• Data:
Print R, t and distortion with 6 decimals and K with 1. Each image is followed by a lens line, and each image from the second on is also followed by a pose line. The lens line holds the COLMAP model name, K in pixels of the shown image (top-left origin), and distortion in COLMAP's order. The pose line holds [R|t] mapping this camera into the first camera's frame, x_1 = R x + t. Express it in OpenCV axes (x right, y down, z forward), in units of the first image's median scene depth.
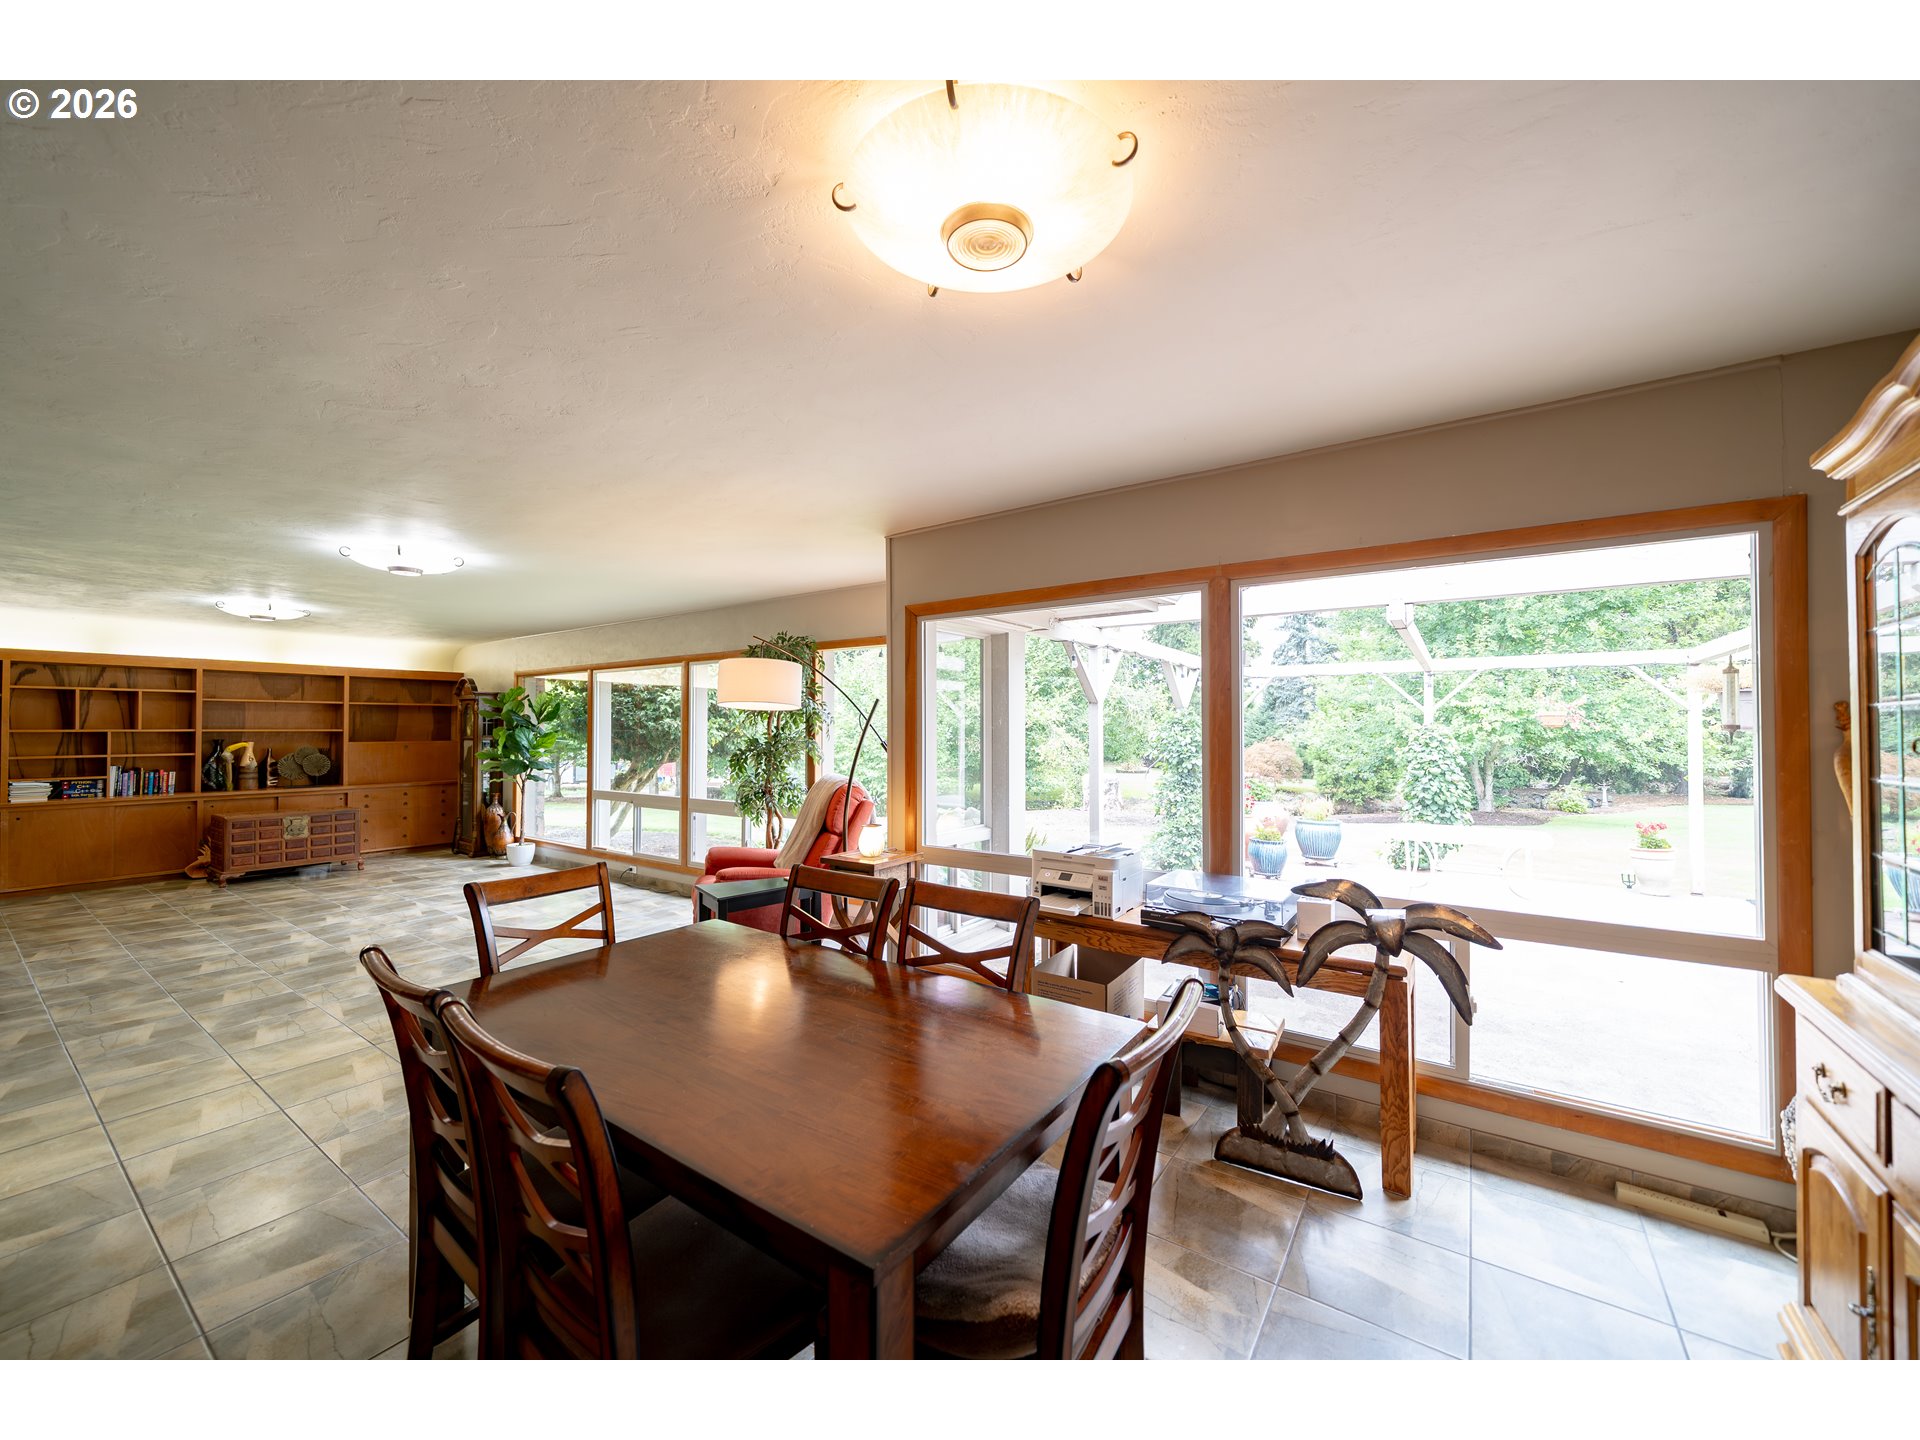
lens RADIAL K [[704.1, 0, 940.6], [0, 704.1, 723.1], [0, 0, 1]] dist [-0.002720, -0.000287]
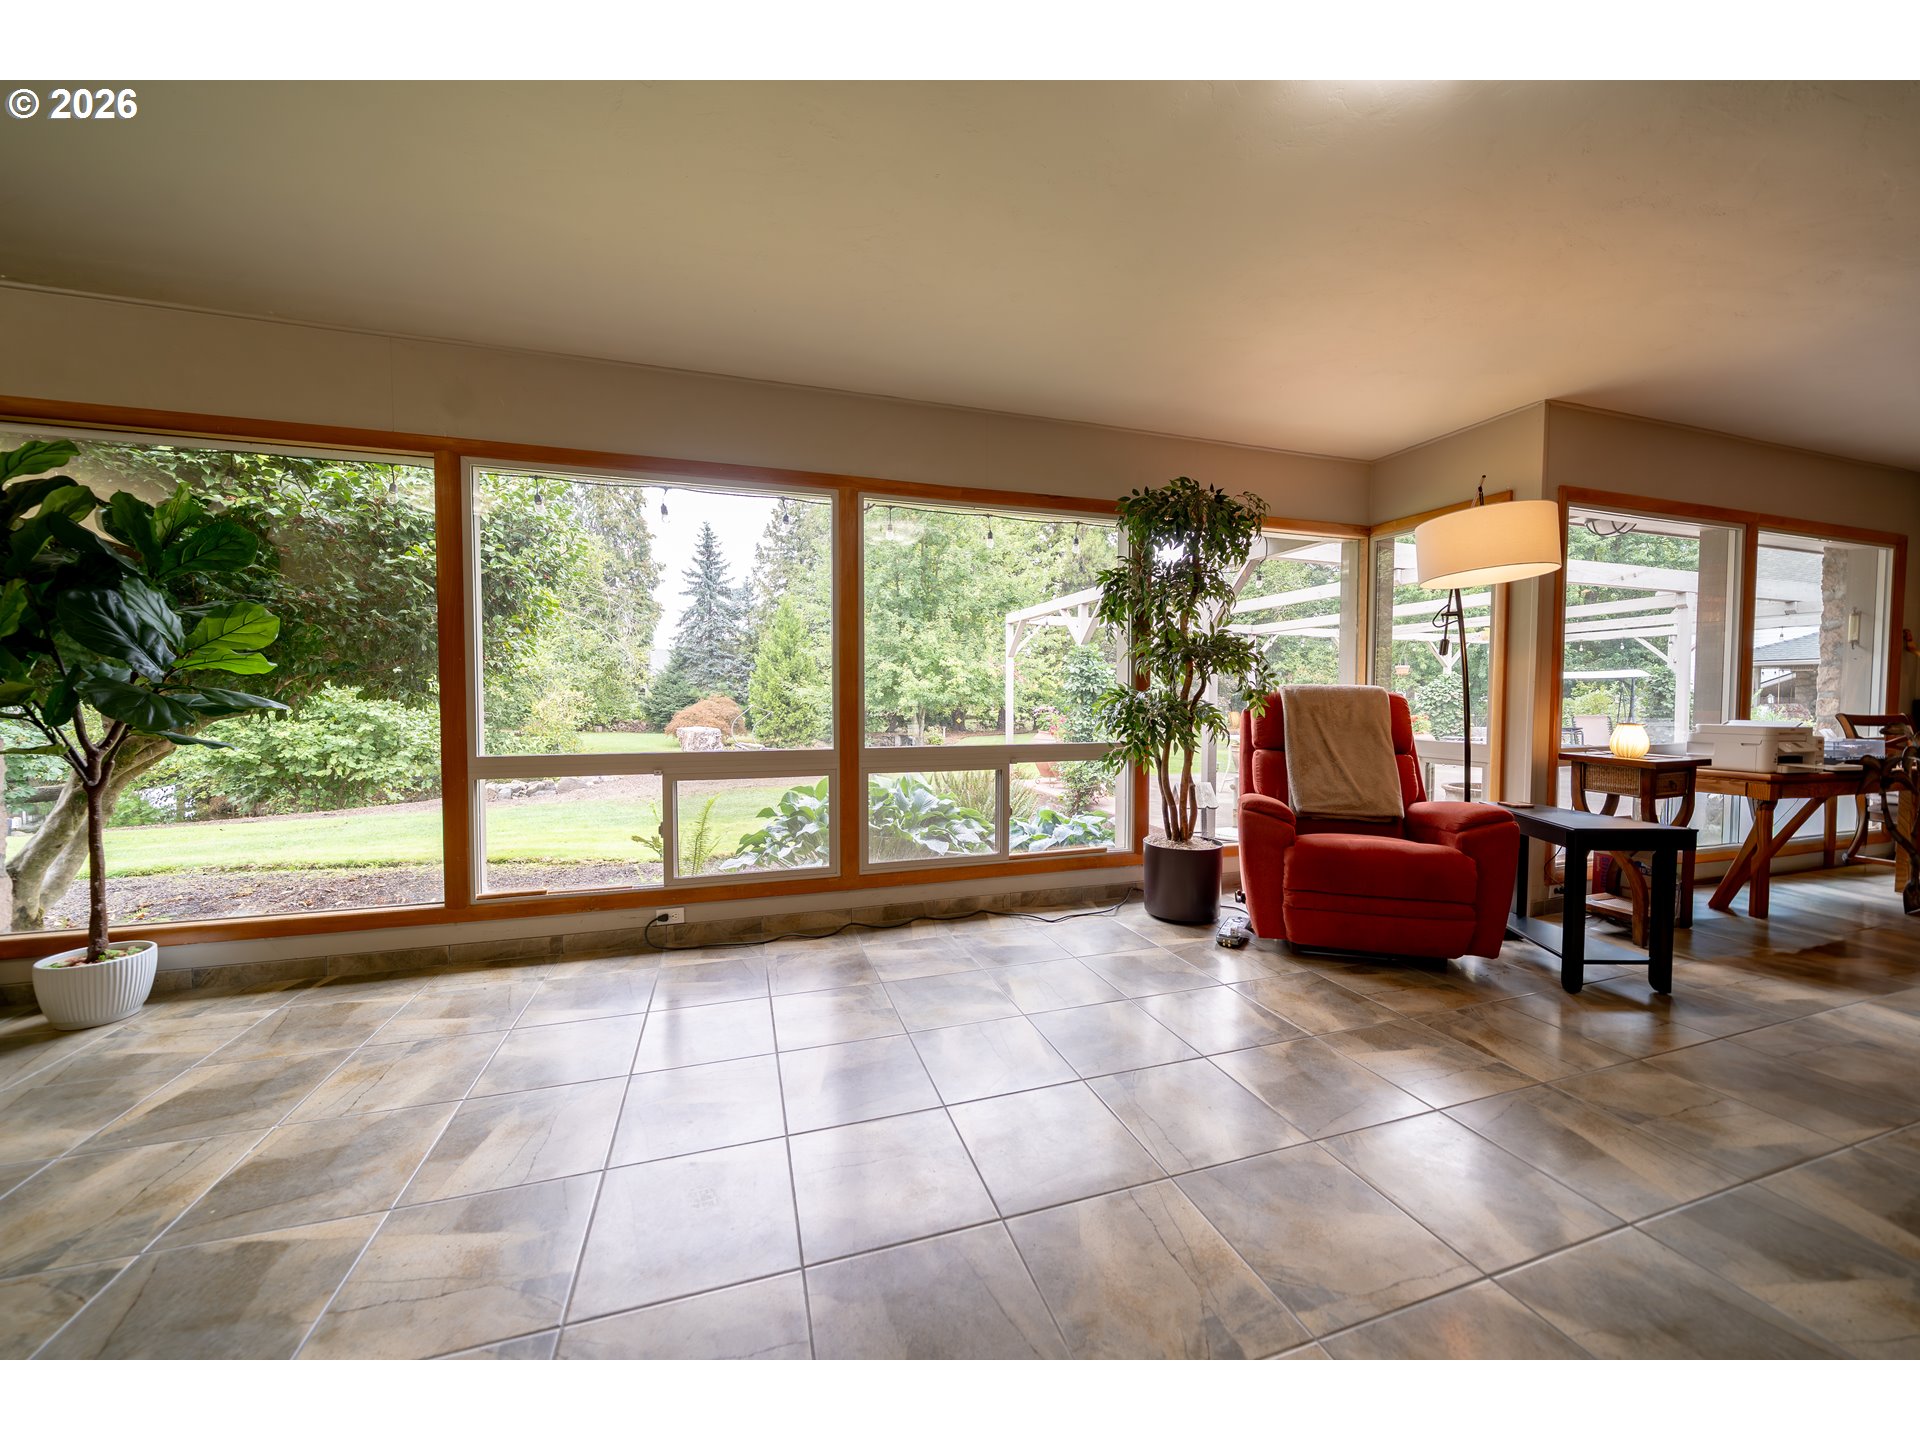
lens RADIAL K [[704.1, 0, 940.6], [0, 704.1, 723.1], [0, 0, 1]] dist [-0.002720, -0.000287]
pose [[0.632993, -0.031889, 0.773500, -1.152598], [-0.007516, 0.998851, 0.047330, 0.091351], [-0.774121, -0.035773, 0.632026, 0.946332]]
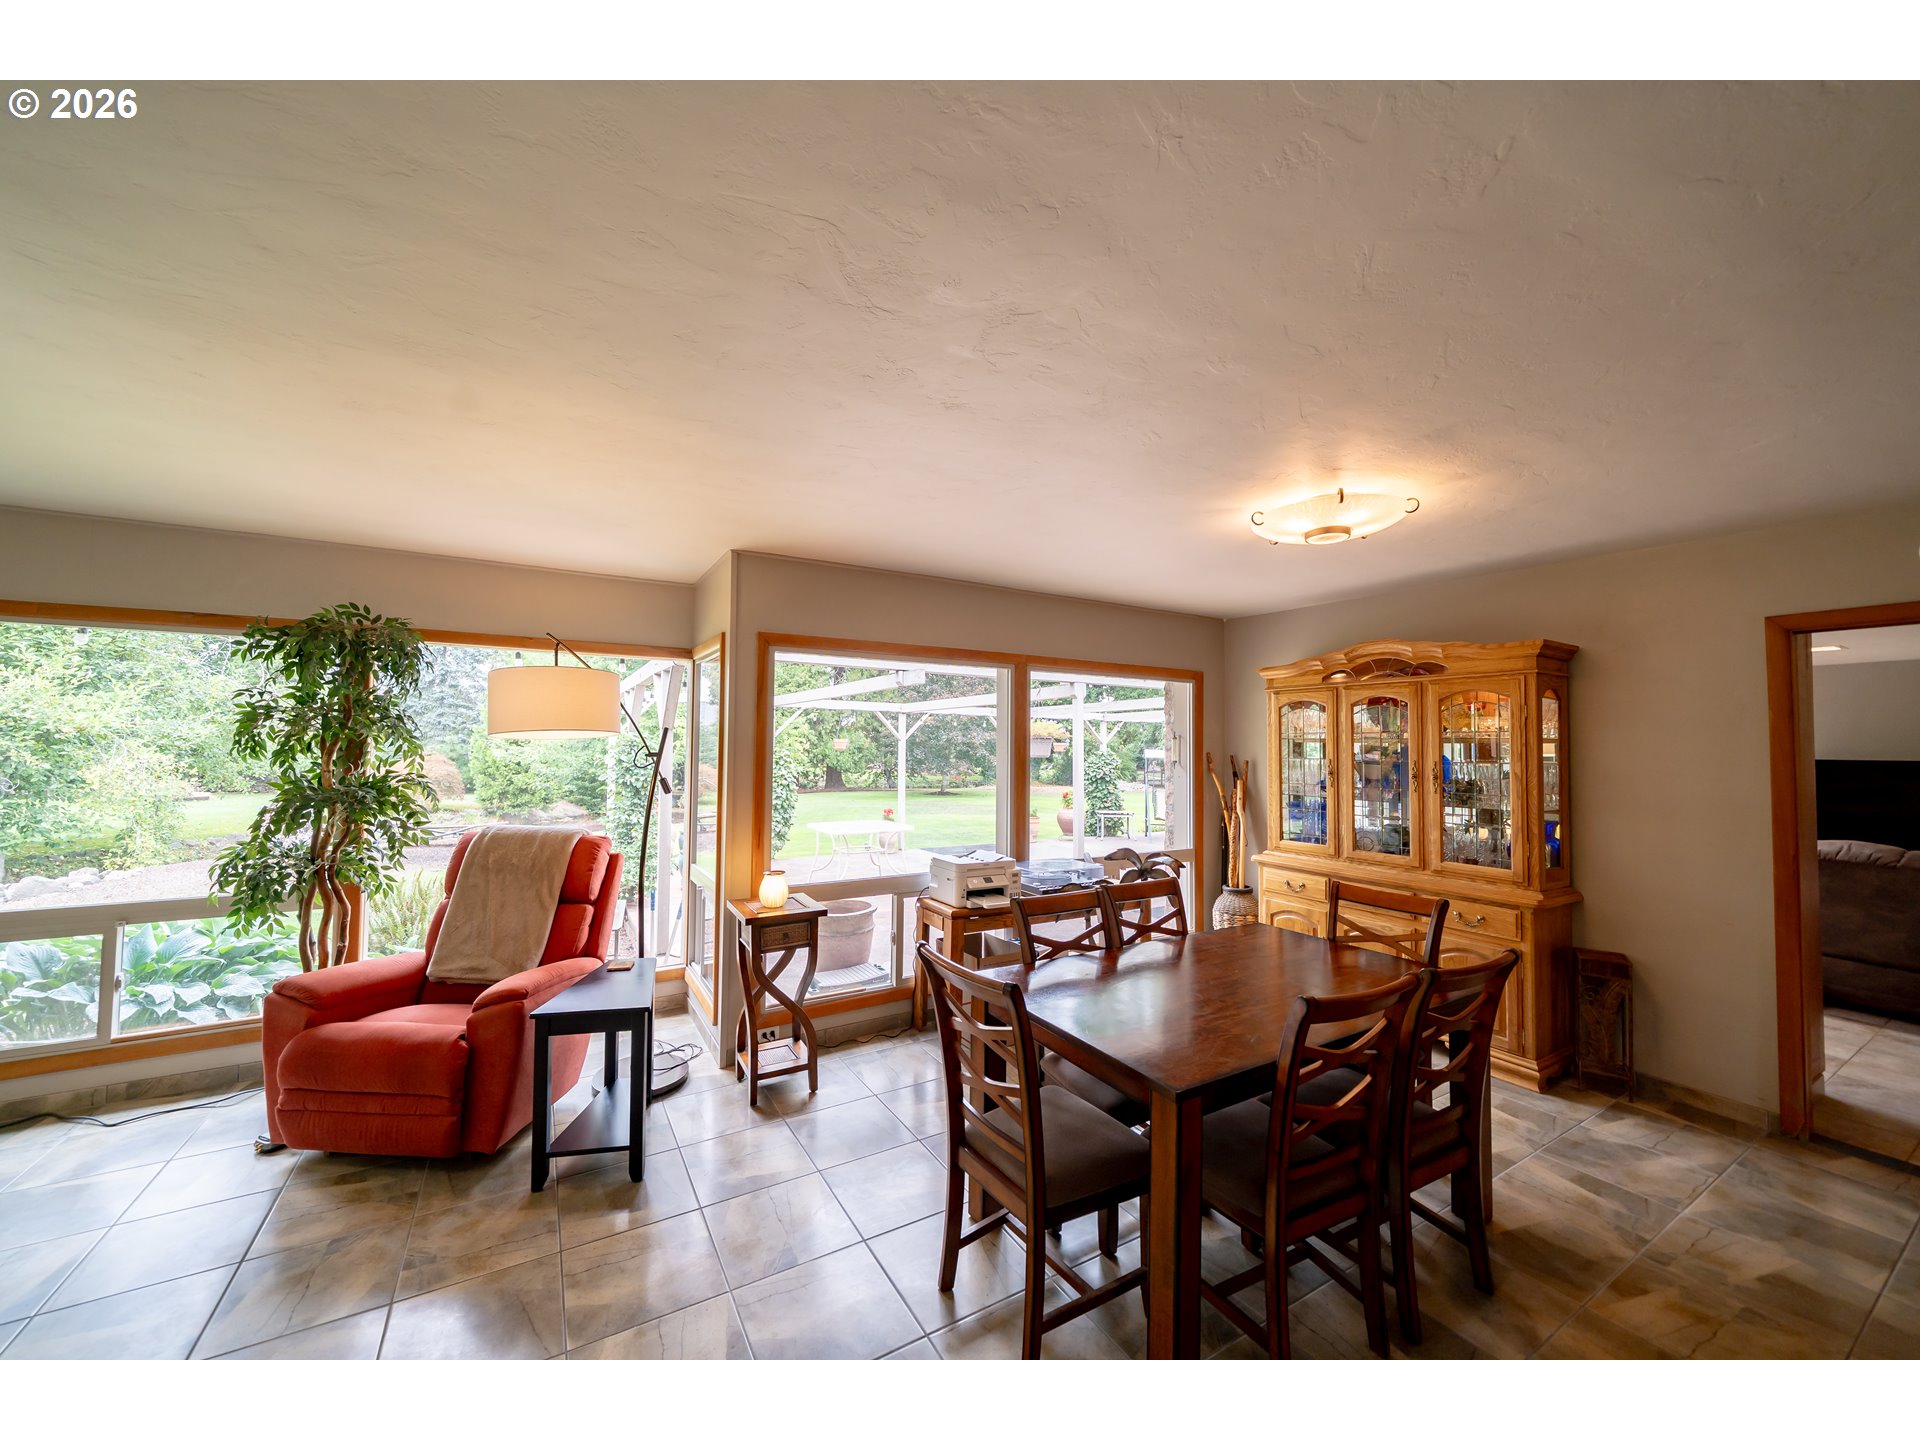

• Problem details: Copy all of the material above line for line, without any changes, and leave out the pictures.

• Written solution:
Print R, t and distortion with 6 decimals and K with 1. Each image is followed by a lens line, and each image from the second on is also followed by a pose line. The lens line holds the COLMAP model name, K in pixels of the shown image (top-left origin), and distortion in COLMAP's order. The pose line holds [R|t] mapping this camera into the first camera's frame, x_1 = R x + t. Express it in OpenCV axes (x right, y down, z forward), in units of the first image's median scene depth.
lens RADIAL K [[704.1, 0, 940.6], [0, 704.1, 723.1], [0, 0, 1]] dist [-0.002720, -0.000287]
lens RADIAL K [[704.1, 0, 940.6], [0, 704.1, 723.1], [0, 0, 1]] dist [-0.002720, -0.000287]
pose [[0.632993, -0.031889, 0.773500, -1.152598], [-0.007516, 0.998851, 0.047330, 0.091351], [-0.774121, -0.035773, 0.632026, 0.946332]]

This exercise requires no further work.